Colin Hammar: Finding New Solutions and Opportunities in Public Policy

PhD Sociology, CLA '21

Colin Hammar is an alum from the College of Liberal Arts. Since earning a PhD in Sociology, Colin has been working as the Associate Director of Temple’s Public Policy Lab, an interdisciplinary community that connects scholars with similar public policy goals across the disciplines.

Can you provide a brief timeline of the events that lead you to Temple for grad school?

After my two-year master’s program in Applied Sociology that was focused on community organizing and community leadership, I decided I wanted to continue my education in a sociology PhD program with a research focus. Temple’s program stood out because there were faculty that I was interested in working with and the program was well-rounded in a way that I liked. It offered a focus in gender and sexuality, which I had been looking for, plus living in Philadelphia appealed to me for several reasons. I applied, was accepted, and attended a campus visit which sealed the deal.

Can you tell us a bit about your graduate work at Temple, and how it built upon and/or transformed your previous studies?

In my first couple years at Temple I was focused on finding a combination of my interests that fit my goals in Sociology. I did some work on data analysis in my core classes, and from there I started writing some cultural analysis papers. I became interested in demography, which questions how we measure and count things, through a course on immigration, and decided to apply it to my concentration in LGBTQ+ studies. My dissertation project explored the measurement issues around what it means to be LGBTQ+ and how we can collect data that will tell us whether state nondiscrimination policies make workplaces and the labor market more equitable for LGBTQ+ workers. Also during my PhD, my dissertation advisor had been tasked with setting up the new Public Policy Lab, and as a graduate research assistant I was able to contribute to the building of this public policy research center.

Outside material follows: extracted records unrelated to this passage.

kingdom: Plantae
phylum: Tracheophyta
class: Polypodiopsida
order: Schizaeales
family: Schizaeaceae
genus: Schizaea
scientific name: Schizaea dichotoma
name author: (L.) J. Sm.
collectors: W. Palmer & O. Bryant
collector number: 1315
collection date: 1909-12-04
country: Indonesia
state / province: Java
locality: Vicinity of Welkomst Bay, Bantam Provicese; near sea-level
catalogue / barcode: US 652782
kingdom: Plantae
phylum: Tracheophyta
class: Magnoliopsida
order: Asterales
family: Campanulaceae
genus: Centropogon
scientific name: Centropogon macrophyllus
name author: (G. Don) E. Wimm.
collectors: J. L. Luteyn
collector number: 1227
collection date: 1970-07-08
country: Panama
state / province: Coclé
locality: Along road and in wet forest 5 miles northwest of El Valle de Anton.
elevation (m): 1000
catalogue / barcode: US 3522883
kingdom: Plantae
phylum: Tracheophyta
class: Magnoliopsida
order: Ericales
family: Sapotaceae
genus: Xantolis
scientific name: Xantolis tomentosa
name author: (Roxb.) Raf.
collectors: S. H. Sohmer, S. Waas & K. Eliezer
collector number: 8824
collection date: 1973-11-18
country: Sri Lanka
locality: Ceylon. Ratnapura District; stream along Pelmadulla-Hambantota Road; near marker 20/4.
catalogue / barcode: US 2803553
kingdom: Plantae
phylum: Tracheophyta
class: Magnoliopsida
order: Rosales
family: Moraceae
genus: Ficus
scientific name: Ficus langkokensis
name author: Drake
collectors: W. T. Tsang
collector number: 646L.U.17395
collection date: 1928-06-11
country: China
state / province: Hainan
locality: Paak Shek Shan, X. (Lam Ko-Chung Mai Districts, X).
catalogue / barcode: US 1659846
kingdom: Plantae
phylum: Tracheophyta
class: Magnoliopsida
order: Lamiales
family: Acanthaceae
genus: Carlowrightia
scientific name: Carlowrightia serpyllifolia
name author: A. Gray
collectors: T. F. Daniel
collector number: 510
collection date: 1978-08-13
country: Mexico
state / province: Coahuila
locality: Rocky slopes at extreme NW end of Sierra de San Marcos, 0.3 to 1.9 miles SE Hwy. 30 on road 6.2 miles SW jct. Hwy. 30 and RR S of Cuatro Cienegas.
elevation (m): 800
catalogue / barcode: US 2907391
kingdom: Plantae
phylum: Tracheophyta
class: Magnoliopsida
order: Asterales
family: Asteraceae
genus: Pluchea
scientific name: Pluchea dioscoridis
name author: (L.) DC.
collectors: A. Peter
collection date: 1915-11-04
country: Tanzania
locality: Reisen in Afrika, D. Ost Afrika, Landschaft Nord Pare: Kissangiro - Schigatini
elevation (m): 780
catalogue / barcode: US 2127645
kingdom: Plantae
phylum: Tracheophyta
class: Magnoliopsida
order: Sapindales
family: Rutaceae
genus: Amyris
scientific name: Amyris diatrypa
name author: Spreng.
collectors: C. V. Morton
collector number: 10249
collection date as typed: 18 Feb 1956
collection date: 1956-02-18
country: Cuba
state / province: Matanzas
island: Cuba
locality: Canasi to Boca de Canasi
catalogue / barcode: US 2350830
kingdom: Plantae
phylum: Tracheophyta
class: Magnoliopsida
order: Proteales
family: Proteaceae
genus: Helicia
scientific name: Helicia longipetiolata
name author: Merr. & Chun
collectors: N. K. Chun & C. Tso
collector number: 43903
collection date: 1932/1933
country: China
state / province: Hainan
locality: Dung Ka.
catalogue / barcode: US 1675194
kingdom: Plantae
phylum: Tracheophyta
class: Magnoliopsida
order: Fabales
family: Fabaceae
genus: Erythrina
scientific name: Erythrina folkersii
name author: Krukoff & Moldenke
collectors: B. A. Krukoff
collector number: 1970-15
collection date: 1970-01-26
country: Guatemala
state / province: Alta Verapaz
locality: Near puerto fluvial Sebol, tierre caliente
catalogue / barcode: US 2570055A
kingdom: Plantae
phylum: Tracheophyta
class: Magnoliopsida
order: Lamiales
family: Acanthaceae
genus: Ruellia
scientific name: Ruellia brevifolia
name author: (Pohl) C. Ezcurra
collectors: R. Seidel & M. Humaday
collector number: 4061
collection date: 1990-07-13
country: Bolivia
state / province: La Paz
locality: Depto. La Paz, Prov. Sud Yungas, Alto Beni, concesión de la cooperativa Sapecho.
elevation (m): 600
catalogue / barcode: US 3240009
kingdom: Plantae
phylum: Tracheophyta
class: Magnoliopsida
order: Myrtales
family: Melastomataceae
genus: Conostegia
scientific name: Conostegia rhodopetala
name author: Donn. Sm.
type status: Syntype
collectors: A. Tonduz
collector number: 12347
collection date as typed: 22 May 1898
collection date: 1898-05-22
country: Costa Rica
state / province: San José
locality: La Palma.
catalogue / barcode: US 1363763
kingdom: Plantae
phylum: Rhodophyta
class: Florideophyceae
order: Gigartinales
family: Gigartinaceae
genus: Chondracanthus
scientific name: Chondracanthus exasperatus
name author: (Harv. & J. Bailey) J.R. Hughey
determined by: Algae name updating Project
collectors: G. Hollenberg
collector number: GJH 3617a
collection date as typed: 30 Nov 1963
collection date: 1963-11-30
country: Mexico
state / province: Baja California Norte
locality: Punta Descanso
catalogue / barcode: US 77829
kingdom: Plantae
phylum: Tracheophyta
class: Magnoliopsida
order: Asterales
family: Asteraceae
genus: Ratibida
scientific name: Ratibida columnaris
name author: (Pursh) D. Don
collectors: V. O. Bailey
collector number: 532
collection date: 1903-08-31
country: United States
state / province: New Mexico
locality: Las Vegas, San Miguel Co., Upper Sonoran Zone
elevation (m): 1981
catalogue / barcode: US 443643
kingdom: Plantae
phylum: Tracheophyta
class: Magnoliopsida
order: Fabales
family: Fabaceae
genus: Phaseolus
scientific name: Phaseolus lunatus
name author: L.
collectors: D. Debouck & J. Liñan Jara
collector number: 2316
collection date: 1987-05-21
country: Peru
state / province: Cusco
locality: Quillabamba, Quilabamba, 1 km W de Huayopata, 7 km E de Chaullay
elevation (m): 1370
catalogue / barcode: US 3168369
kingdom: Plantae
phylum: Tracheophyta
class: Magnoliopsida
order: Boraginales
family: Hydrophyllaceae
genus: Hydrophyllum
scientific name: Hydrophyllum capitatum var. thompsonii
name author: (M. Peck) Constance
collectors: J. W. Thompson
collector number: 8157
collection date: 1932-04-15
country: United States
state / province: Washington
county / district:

What have you been up to since graduating from Temple?

When my dissertation was finished, there was this great synergy that allowed me to transition my graduate student role into a full-time gig working in the Public Policy Lab and then research administration at the college. I’m now the associate director of the Public Policy Lab, an interdisciplinary academic environment that brings together different policy communities such as law makers, policymakers, and community advocates. We run a fellowship program with a workshop series in which students can present their work to one another, and we also run a number of publications, the biggest of which is the Lab Report, an annual magazine that brings together academics, policy makers, and advocates to discuss a central topic. The idea is that through these different avenues whether they be talks, panels, publications, or fellowship programs, we’re getting people together to discuss issues and find new solutions and new research opportunities around public policy.

What advice might you have for prospective graduate students in your field?

A lot of the advice you get when you enter a PhD program is to know from the outset what you want to do and where you want to go, and to have your research agenda conceptualized before you start. While I think that can be helpful, I also think it’s important to stay open to new directions and opportunities. I was very interested in gender and sexuality, and I knew the direction I wanted to go for the most part – but it really was taking a class on immigration that took me in a new direction, at least methodologically, that I wasn’t expecting and which shaped the trajectory of my dissertation work. Staying open to unplanned experiences can set you up for serendipitous encounters and opportunities.